*本文*
((
医学部も高学年となり、何科の医者になるか決める時期が来た。

  

モルモットだった第三内科からも誘いがあったが、僕はどう見ても外科向き。そして、人の命に関わる仕事がしたかったので、救急か脳神経外科、心臓血管外科を考えた。いずれも、昼夜を問わず働かなくてはならない厳しい科だった。どうせだったらと、救急なら大阪千里救急救命センター、心臓血管外科なら東京女子医大が当時日本のトップだったので、候補に挙がった。

  

そうこうしているうちに、自分の進路を決断させる運命的な出があった。ある少年の涙だった。

  

医学部高学年となると、ポリクリといって、いろいろな科で実際に研修をしてまわり、担当の患者様をもち、実地の勉強をする機会をもつ。脳神経外科の実地訓練の時だ。

  

その少年は、悪性の脳腫瘍だった。素直なこどもで何かを悟ったような物静かなこどもだった。その子には病気のことは知らされていない。その子に、主治医が抗ガン剤治療の副作用について説明していた席に同席していた。

  

主治医は病名を出さず、でも抗ガン剤の治療の必要性や副作用の症状についてわかりやすく説明した。その少年は、病名を知らされていなかったが、今までの経緯で自分の運命を悟っていたのではないかと思う。静かにその話をきいていたその時であった。
))
*提供データ*
((
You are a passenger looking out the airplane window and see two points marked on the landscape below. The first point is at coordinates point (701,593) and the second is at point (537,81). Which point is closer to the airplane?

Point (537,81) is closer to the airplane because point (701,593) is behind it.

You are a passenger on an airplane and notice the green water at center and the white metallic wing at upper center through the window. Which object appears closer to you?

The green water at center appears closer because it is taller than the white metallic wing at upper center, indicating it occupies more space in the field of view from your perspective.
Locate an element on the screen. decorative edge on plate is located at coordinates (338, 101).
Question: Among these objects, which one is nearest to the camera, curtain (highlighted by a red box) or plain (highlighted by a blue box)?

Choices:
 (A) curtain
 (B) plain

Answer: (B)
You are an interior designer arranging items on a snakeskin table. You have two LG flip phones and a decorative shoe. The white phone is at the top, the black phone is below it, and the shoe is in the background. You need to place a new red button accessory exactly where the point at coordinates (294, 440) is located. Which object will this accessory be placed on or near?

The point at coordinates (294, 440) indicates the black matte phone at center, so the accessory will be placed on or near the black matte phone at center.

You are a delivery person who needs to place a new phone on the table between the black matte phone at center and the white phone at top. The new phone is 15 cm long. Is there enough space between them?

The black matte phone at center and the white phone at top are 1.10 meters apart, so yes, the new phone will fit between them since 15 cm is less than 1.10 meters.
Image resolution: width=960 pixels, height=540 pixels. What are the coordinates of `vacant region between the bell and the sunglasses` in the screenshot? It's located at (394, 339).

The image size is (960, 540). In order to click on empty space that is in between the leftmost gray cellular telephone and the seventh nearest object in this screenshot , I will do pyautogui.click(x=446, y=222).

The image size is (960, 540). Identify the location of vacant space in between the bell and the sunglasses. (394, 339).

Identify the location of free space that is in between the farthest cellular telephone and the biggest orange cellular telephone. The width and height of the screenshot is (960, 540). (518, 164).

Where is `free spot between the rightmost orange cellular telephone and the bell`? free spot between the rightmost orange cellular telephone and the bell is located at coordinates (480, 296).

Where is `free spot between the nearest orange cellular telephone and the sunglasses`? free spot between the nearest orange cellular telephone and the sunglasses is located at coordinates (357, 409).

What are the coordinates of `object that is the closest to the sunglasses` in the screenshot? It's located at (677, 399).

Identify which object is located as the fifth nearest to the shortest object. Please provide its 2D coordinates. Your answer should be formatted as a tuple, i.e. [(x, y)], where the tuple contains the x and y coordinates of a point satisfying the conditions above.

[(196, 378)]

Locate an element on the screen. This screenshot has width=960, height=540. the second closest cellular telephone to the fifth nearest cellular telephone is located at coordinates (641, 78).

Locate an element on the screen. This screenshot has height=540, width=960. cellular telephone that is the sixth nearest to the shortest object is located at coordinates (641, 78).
))
*演習*
本文のうち「医学部も高学年となり、何科の医者になるか決める時期が来た。」から始まり「脳神経外科の実地訓練の時だ。」で終わる部分を、「ポリクリ」を「臨床実習」に置き換えたうえで書き出してください。

*解答*
医学部も高学年となり、何科の医者になるか決める時期が来た。

  

モルモットだった第三内科からも誘いがあったが、僕はどう見ても外科向き。そして、人の命に関わる仕事がしたかったので、救急か脳神経外科、心臓血管外科を考えた。いずれも、昼夜を問わず働かなくてはならない厳しい科だった。どうせだったらと、救急なら大阪千里救急救命センター、心臓血管外科なら東京女子医大が当時日本のトップだったので、候補に挙がった。

  

そうこうしているうちに、自分の進路を決断させる運命的な出があった。ある少年の涙だった。

  

医学部高学年となると、臨床実習といって、いろいろな科で実際に研修をしてまわり、担当の患者様をもち、実地の勉強をする機会をもつ。脳神経外科の実地訓練の時だ。